[Start of Attachment]
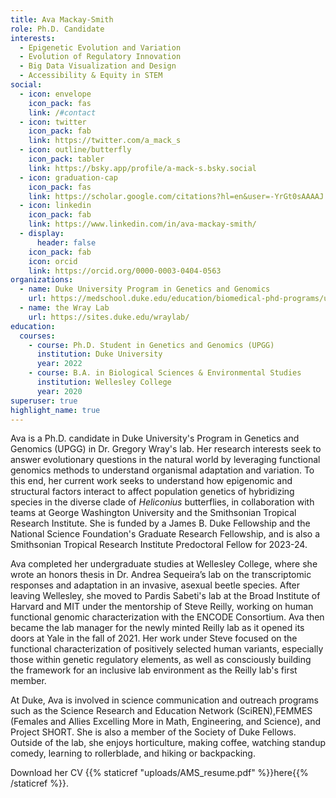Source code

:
 ```yaml
---
title: Ava Mackay-Smith
role: Ph.D. Candidate
interests:
  - Epigenetic Evolution and Variation
  - Evolution of Regulatory Innovation
  - Big Data Visualization and Design
  - Accessibility & Equity in STEM
social:
  - icon: envelope
    icon_pack: fas
    link: /#contact
  - icon: twitter
    icon_pack: fab
    link: https://twitter.com/a_mack_s
  - icon: outline/butterfly
    icon_pack: tabler
    link: https://bsky.app/profile/a-mack-s.bsky.social
  - icon: graduation-cap
    icon_pack: fas
    link: https://scholar.google.com/citations?hl=en&user=-YrGt0sAAAAJ
  - icon: linkedin
    icon_pack: fab
    link: https://www.linkedin.com/in/ava-mackay-smith/
  - display:
      header: false
    icon_pack: fab
    icon: orcid
    link: https://orcid.org/0000-0003-0404-0563
organizations:
  - name: Duke University Program in Genetics and Genomics
    url: https://medschool.duke.edu/education/biomedical-phd-programs/university-program-genetics-and-genomics
  - name: the Wray Lab
    url: https://sites.duke.edu/wraylab/
education:
  courses:
    - course: Ph.D. Student in Genetics and Genomics (UPGG)
      institution: Duke University
      year: 2022
    - course: B.A. in Biological Sciences & Environmental Studies
      institution: Wellesley College
      year: 2020
superuser: true
highlight_name: true
---
```

Ava is a Ph.D. candidate in Duke University's Program in Genetics and Genomics (UPGG) in Dr. Gregory Wray's lab. Her research interests seek to answer evolutionary questions in the natural world by leveraging functional genomics methods to understand organismal adaptation and variation. To this end, her current work seeks to understand how epigenomic and structural factors interact to affect population genetics of hybridizing species in the diverse clade of *Heliconius* butterflies, in collaboration with teams at George Washington University and the Smithsonian Tropical Research Institute. She is funded by a James B. Duke Fellowship and the National Science Foundation's Graduate Research Fellowship, and is also a Smithsonian Tropical Research Institute Predoctoral Fellow for 2023-24.

Ava completed her undergraduate studies at Wellesley College, where she wrote an honors thesis in Dr. Andrea Sequeira’s lab on the transcriptomic responses and adaptation in an invasive, asexual beetle species. After leaving Wellesley, she moved to Pardis Sabeti's lab at the Broad Institute of Harvard and MIT under the mentorship of Steve Reilly, working on human functional genomic characterization with the ENCODE Consortium. Ava then became the lab manager for the newly minted Reilly lab as it opened its doors at Yale in the fall of 2021. Her work under Steve focused on the functional characterization of positively selected human variants, especially those within genetic regulatory elements, as well as consciously building the framework for an inclusive lab environment as the Reilly lab's first member.

At Duke, Ava is involved in science communication and outreach programs such as the Science Research and Education Network (SciREN),FEMMES (Females and Allies Excelling More in Math, Engineering, and Science), and Project SHORT. She is also a member of the Society of Duke Fellows. Outside of the lab, she enjoys horticulture, making coffee, watching standup comedy, learning to rollerblade, and hiking or backpacking.

Download her CV {{% staticref "uploads/AMS_resume.pdf" %}}here{{% /staticref %}}.
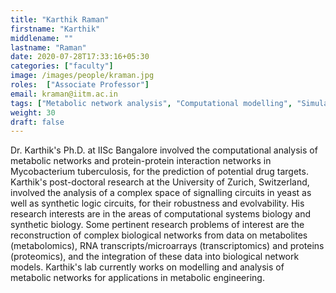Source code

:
 ```yaml
---
title: "Karthik Raman"
firstname: "Karthik"
middlename: ""
lastname: "Raman"
date: 2020-07-28T17:33:16+05:30
categories: ["faculty"]
image: /images/people/kraman.jpg
roles:  ["Associate Professor"]
email: kraman@iitm.ac.in
tags: ["Metabolic network analysis", "Computational modelling", "Simulation of biological systems/networks", "Systems and synthetic biology", "Metabolic engineering (strain improvement through in silico modelling)", "High-performance GPGPU computing for systems biology"]
weight: 30
draft: false
---
```



Dr. Karthik's Ph.D. at IISc Bangalore involved the computational analysis of metabolic networks and protein-protein interaction networks in Mycobacterium tuberculosis, for the prediction of potential drug targets. Karthik's post-doctoral research at the University of Zurich, Switzerland, involved the analysis of a complex space of signalling circuits in yeast as well as synthetic logic circuits, for their robustness and evolvability. His research interests are in the areas of computational systems biology and synthetic biology. Some pertinent research problems of interest are the reconstruction of complex biological networks from data on metabolites (metabolomics), RNA transcripts/microarrays (transcriptomics) and proteins (proteomics), and the integration of these data into biological network models. Karthik's lab currently works on modelling and analysis of metabolic networks for applications in metabolic engineering.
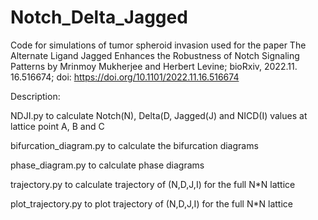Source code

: # Notch_Delta_Jagged

Code for simulations of tumor spheroid invasion used for the paper
The Alternate Ligand Jagged Enhances the Robustness of Notch Signaling Patterns by Mrinmoy Mukherjee and Herbert Levine; bioRxiv, 2022.11. 16.516674; doi: https://doi.org/10.1101/2022.11.16.516674

Description:

NDJI.py to calculate Notch(N), Delta(D, Jagged(J) and NICD(I) values at lattice point A, B and C

bifurcation_diagram.py to calculate the bifurcation diagrams

phase_diagram.py to calculate phase diagrams

trajectory.py to calculate trajectory of (N,D,J,I) for the full N*N lattice

plot_trajectory.py to plot trajectory of (N,D,J,I) for the full N*N lattice
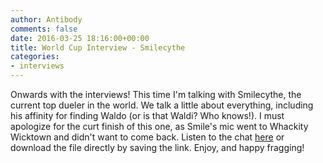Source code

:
 ```yaml
---
author: Antibody
comments: false
date: 2016-03-25 18:16:00+00:00
title: World Cup Interview - Smilecythe
categories:
- interviews
---
```

Onwards with the interviews! This time I'm talking with Smilecythe, the current top dueler in the world. We talk a little about everything, including his affinity for finding Waldo (or is that Waldi? Who knows!). I must apologize for the curt finish of this one, as Smile's mic went to Whackity Wicktown and didn't want to come back. Listen to the chat [here](/m/uploads/2016/03/smilecythe_worldcup_interview.mp3) or download the file directly by saving the link. Enjoy, and happy fragging!
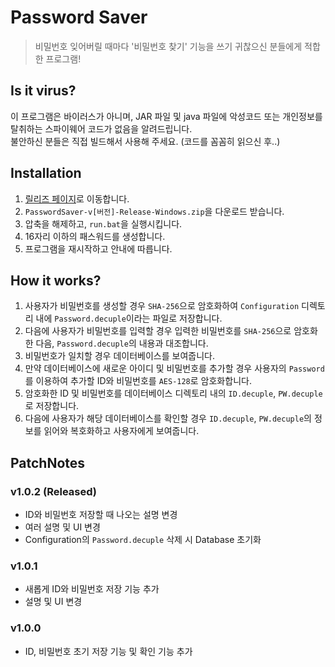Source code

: # Password Saver
> 비밀번호 잊어버릴 때마다 '비밀번호 찾기' 기능을 쓰기 귀찮으신 분들에게 적합한 프로그램!

## Is it virus?
이 프로그램은 바이러스가 아니며, JAR 파일 및 java 파일에 악성코드 또는 개인정보를 탈취하는 스파이웨어 코드가 없음을 알려드립니다.  
불안하신 분들은 직접 빌드해서 사용해 주세요. (코드를 꼼꼼히 읽으신 후..)

## Installation
1. [릴리즈 페이지](https://github.com/playerdecuple/PasswordSaver/releases/)로 이동합니다.
2. `PasswordSaver-v[버전]-Release-Windows.zip`을 다운로드 받습니다.
3. 압축을 해제하고, `run.bat`을 실행시킵니다.
4. 16자리 이하의 패스워드를 생성합니다.
5. 프로그램을 재시작하고 안내에 따릅니다.

## How it works?
1. 사용자가 비밀번호를 생성할 경우 `SHA-256`으로 암호화하여 `Configuration` 디렉토리 내에 `Password.decuple`이라는 파일로 저장합니다.
2. 다음에 사용자가 비밀번호를 입력할 경우 입력한 비밀번호를 `SHA-256`으로 암호화한 다음, `Password.decuple`의 내용과 대조합니다.
3. 비밀번호가 일치할 경우 데이터베이스를 보여줍니다.
4. 만약 데이터베이스에 새로운 아이디 및 비밀번호를 추가할 경우 사용자의 `Password`를 이용하여 추가할 ID와 비밀번호를 `AES-128`로 암호화합니다.
5. 암호화한 ID 및 비밀번호를 데이터베이스 디렉토리 내의 `ID.decuple`, `PW.decuple`로 저장합니다.
6. 다음에 사용자가 해당 데이터베이스를 확인할 경우 `ID.decuple`, `PW.decuple`의 정보를 읽어와 복호화하고 사용자에게 보여줍니다.

## PatchNotes
### v1.0.2 (Released)
* ID와 비밀번호 저장할 때 나오는 설명 변경
* 여러 설명 및 UI 변경
* Configuration의 `Password.decuple` 삭제 시 Database 초기화

### v1.0.1
* 새롭게 ID와 비밀번호 저장 기능 추가
* 설명 및 UI 변경

### v1.0.0
* ID, 비밀번호 초기 저장 기능 및 확인 기능 추가
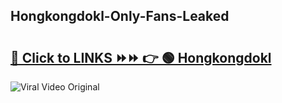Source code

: 
 ## Hongkongdokl-Only-Fans-Leaked

# <h2><a href="https://clipsfans.com/Hongkongdokl&ref=git">🔗 Click to LINKS ⏩⏩ 👉 🟢 Hongkongdokl </a></h2>

<a href="https://clipsfans.com/Hongkongdokl&ref=git" rel="nofollow" data-target="animated-image.originalLink"><img src="https://i.ibb.co.com/xMMVF88/686577567.gif" alt="Viral Video Original" style="max-width: 100%; display: inline-block;" data-target="animated-image.originalImage"></a>
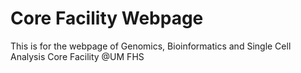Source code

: # Core Facility Webpage
This is for the webpage of Genomics, Bioinformatics and Single Cell Analysis Core Facility @UM FHS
[End of Attachment]
## Task prompt
Would you transcribe the lines above exactly, going from the line bearing "NDJI.py to calculate" through the line bearing "# Password Saver", and drop the pictures from the copy?

## Solution to this problem
NDJI.py to calculate Notch(N), Delta(D, Jagged(J) and NICD(I) values at lattice point A, B and C

bifurcation_diagram.py to calculate the bifurcation diagrams

phase_diagram.py to calculate phase diagrams

trajectory.py to calculate trajectory of (N,D,J,I) for the full N*N lattice

plot_trajectory.py to plot trajectory of (N,D,J,I) for the full N*N lattice
Source code

:
 ```yaml
---
author: Antibody
comments: false
date: 2016-03-25 18:16:00+00:00
title: World Cup Interview - Smilecythe
categories:
- interviews
---
```

Onwards with the interviews! This time I'm talking with Smilecythe, the current top dueler in the world. We talk a little about everything, including his affinity for finding Waldo (or is that Waldi? Who knows!). I must apologize for the curt finish of this one, as Smile's mic went to Whackity Wicktown and didn't want to come back. Listen to the chat [here](/m/uploads/2016/03/smilecythe_worldcup_interview.mp3) or download the file directly by saving the link. Enjoy, and happy fragging!
Source code

: # Password Saver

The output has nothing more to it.